Another myth you see floating around the internet is the idea that high index lenses can’t be fit into rimless and semi-rimless frames. The idea is that they’re brittle to be safe in a rimless frame and too thin to hold the wire for semi-rimless. For all of you dreaming about sleek rimless glasses without the thick lens edges, these myths are entirely false. If you choose the right index for your prescription you can essentially set the thickness of your lenses to the requirements of your favorite frames. Stronger prescriptions will want something in the 1.6-1.74 range where weaker prescriptions should consider something in the mid-range of available indexes for a sleek look and just the right amount of lens thickness for your frames.
“There’s no point in getting advanced lenses when you wear glasses either way”

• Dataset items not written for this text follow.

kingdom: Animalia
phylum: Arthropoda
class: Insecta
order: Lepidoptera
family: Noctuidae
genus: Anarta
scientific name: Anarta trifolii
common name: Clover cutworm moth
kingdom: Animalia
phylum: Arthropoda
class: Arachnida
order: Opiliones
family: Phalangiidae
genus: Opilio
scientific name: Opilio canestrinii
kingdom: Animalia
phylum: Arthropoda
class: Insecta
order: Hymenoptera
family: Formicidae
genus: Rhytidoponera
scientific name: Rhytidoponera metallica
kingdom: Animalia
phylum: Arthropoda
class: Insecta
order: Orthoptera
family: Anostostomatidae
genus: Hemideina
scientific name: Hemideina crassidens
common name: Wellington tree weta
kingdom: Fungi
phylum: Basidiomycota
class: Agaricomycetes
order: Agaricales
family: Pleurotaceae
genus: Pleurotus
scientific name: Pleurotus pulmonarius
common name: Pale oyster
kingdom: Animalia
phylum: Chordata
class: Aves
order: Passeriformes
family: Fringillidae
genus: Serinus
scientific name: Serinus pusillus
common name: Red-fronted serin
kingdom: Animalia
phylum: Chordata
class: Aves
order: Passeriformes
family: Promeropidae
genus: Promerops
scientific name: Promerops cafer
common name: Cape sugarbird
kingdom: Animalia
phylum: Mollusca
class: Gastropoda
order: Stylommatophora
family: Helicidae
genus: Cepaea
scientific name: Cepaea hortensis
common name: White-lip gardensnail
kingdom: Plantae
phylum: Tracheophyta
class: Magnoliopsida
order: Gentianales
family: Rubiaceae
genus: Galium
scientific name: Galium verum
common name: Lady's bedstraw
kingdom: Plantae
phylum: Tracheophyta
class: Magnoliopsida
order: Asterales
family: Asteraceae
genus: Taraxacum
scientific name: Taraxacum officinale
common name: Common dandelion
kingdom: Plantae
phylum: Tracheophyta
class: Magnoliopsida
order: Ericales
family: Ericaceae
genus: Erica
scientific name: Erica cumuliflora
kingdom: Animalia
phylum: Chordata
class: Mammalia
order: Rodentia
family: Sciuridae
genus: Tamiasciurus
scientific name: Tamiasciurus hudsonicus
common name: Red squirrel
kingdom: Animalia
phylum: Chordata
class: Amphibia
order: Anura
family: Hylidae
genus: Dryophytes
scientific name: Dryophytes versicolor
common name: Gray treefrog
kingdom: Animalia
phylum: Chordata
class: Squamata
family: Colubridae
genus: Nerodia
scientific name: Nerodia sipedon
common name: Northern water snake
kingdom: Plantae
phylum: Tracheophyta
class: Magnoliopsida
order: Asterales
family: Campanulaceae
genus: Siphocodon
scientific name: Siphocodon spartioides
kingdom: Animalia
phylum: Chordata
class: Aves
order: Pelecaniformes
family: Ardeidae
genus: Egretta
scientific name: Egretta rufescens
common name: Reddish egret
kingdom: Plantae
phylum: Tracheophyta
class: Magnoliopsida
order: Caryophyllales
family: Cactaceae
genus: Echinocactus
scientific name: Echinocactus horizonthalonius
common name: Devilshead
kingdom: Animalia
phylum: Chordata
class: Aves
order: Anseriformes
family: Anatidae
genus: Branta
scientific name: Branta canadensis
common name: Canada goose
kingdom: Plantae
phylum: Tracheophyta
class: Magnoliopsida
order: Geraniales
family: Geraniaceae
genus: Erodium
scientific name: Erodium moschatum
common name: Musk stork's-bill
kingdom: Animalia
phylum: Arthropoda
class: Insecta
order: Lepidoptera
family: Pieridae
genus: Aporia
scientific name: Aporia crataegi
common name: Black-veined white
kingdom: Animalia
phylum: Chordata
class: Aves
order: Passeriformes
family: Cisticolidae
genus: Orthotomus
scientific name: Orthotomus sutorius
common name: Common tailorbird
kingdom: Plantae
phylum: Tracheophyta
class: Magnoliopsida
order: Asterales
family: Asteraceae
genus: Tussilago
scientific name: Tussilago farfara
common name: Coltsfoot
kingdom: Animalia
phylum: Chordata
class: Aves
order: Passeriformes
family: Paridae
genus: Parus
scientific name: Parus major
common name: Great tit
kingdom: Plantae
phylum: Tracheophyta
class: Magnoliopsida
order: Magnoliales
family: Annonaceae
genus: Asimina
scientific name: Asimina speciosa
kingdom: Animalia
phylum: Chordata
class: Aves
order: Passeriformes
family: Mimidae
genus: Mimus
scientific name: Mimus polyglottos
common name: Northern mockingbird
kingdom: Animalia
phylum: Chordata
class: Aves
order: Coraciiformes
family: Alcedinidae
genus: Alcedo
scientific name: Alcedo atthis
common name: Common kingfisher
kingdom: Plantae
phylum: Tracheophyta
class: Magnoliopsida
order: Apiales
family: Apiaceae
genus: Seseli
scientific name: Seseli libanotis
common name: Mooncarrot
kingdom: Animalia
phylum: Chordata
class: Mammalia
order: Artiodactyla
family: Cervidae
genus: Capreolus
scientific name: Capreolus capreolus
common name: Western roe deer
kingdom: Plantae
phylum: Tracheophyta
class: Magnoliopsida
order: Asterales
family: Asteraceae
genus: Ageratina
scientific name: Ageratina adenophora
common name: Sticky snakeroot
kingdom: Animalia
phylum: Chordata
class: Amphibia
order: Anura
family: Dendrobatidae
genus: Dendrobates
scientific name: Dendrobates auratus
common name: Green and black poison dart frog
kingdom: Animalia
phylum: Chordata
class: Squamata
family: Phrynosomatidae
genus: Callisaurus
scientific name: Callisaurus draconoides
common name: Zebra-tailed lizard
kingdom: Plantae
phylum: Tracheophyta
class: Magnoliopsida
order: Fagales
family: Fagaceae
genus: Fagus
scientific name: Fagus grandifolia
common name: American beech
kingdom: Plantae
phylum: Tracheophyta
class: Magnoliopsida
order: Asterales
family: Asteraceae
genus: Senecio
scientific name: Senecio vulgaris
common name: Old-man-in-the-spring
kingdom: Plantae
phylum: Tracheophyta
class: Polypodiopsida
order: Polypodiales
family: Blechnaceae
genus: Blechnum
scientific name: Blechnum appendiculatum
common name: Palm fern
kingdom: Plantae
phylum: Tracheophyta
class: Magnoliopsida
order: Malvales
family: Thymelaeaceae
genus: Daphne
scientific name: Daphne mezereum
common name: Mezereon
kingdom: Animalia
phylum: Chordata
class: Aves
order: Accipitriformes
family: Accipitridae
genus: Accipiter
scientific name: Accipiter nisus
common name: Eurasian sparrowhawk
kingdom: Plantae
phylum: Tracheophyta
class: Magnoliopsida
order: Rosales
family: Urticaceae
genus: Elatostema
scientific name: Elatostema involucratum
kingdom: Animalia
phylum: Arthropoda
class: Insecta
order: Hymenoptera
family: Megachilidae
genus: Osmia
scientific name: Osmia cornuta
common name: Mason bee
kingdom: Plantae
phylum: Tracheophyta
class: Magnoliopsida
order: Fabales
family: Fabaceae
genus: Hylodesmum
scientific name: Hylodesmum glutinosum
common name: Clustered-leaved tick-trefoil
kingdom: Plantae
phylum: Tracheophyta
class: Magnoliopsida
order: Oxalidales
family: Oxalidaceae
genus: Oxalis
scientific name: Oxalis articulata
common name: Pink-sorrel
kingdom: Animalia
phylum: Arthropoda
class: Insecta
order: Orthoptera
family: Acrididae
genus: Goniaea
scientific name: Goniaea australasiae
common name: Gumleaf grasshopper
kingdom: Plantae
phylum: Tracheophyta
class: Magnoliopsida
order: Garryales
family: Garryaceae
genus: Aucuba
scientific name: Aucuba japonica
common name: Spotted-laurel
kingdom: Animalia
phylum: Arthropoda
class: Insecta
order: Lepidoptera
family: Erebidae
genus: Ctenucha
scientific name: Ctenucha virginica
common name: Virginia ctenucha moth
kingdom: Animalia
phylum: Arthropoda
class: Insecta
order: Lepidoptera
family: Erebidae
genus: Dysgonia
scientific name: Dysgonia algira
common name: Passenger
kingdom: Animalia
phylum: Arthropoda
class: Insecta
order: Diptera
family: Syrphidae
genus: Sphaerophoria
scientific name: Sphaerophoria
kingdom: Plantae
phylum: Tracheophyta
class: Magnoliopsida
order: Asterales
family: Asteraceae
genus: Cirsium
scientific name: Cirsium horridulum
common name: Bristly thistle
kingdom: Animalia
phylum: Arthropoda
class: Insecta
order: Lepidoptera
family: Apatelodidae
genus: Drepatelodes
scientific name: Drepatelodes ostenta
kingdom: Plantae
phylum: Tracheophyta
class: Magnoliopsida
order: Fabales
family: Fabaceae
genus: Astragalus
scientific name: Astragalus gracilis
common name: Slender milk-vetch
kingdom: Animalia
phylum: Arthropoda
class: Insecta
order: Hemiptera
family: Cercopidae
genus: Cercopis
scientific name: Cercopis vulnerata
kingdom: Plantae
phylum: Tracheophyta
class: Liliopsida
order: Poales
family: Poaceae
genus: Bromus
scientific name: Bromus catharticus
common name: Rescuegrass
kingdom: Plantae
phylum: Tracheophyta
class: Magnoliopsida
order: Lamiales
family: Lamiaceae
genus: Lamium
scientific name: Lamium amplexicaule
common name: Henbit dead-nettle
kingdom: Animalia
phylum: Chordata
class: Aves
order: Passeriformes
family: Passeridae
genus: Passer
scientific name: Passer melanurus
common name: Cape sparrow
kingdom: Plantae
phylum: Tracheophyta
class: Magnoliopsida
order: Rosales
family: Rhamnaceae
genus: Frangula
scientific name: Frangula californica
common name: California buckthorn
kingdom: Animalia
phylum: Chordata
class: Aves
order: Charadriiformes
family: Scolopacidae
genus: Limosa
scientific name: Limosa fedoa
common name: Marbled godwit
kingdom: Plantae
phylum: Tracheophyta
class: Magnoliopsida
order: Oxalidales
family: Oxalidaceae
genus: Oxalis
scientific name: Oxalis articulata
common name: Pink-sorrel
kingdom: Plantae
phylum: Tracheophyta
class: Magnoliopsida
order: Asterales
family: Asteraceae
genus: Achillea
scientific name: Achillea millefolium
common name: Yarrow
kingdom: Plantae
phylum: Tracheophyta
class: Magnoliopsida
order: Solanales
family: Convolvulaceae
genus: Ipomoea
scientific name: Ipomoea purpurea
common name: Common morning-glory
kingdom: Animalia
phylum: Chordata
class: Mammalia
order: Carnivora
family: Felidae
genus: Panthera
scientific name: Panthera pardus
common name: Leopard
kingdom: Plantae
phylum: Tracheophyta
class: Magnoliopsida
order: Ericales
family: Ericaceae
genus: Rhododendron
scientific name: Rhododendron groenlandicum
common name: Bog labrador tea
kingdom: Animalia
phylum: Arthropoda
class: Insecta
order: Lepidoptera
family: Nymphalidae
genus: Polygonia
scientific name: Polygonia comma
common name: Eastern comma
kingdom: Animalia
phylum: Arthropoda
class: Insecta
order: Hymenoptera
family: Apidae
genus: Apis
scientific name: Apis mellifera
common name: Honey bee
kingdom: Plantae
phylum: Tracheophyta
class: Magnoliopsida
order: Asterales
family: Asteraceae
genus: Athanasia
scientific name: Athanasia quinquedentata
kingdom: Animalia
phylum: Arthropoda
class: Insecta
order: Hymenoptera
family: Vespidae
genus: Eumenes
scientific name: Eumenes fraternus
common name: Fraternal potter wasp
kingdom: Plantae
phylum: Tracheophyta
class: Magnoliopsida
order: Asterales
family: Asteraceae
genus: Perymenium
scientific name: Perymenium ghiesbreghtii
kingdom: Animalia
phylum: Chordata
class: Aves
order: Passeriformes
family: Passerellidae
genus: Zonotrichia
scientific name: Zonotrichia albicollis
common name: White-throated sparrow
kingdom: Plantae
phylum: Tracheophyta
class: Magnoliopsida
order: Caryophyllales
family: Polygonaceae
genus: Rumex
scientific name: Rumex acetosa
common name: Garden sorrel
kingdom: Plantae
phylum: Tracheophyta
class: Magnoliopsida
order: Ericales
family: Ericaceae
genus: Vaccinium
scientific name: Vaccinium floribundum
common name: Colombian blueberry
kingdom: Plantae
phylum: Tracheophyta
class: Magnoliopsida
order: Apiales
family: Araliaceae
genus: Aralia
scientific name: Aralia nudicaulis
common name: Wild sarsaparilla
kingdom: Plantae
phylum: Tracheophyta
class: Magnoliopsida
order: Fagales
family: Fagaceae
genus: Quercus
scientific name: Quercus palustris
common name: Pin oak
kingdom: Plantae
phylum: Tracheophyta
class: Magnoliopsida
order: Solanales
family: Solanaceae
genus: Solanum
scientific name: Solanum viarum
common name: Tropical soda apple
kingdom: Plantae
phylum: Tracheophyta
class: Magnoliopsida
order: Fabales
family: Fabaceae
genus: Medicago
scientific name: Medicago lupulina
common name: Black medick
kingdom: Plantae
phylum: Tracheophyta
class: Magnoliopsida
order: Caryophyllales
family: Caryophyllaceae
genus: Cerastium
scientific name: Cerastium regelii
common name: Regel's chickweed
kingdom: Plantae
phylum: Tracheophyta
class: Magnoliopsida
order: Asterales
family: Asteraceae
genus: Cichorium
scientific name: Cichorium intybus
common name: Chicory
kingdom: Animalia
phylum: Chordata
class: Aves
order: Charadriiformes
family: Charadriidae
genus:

For some people, the thickness of a lens doesn’t matter and the opinion doesn’t appear to be influenced by prescription. If you just don’t notice the thickness of your own glasses or those that other people are wearing, that’s fine. But most people who wear glasses have taken note of their lens thickness and would like to diminish it. Some would rather be looking through a formless hologram so the thinner, the better. High index lenses still have benefits for those who don’t care about lens thickness like visual clarity and frame selection.
“Getting Lasik is easier than trying a new kind of lens”
Most people in who wear glasses, at least in developed countries, consider getting Lasik eye surgery at some point in their lives but actually taking the risk of permanent eye damage for an optional benefit is an incredibly personal decision. Getting Lasik is expensive, but it’s never just a matter of money. Most people aren’t willing to risk what happens if it goes wrong. High index lenses, on the other hand, harmlessly bend images into focus for your imperfect but healthy eyes and can serve you for a decade if you take good care of them.
The hype is real, but these myths are not. Whether you’re looking to improve the quality of your vision, the profile of your lenses, or both, high index lenses are a great investment for anyone who wears glasses. You can put them in sports glasses for activewear, in goggles for underwater adventures, and of course in your new pair of stylishly thin eyeglasses for everyday use.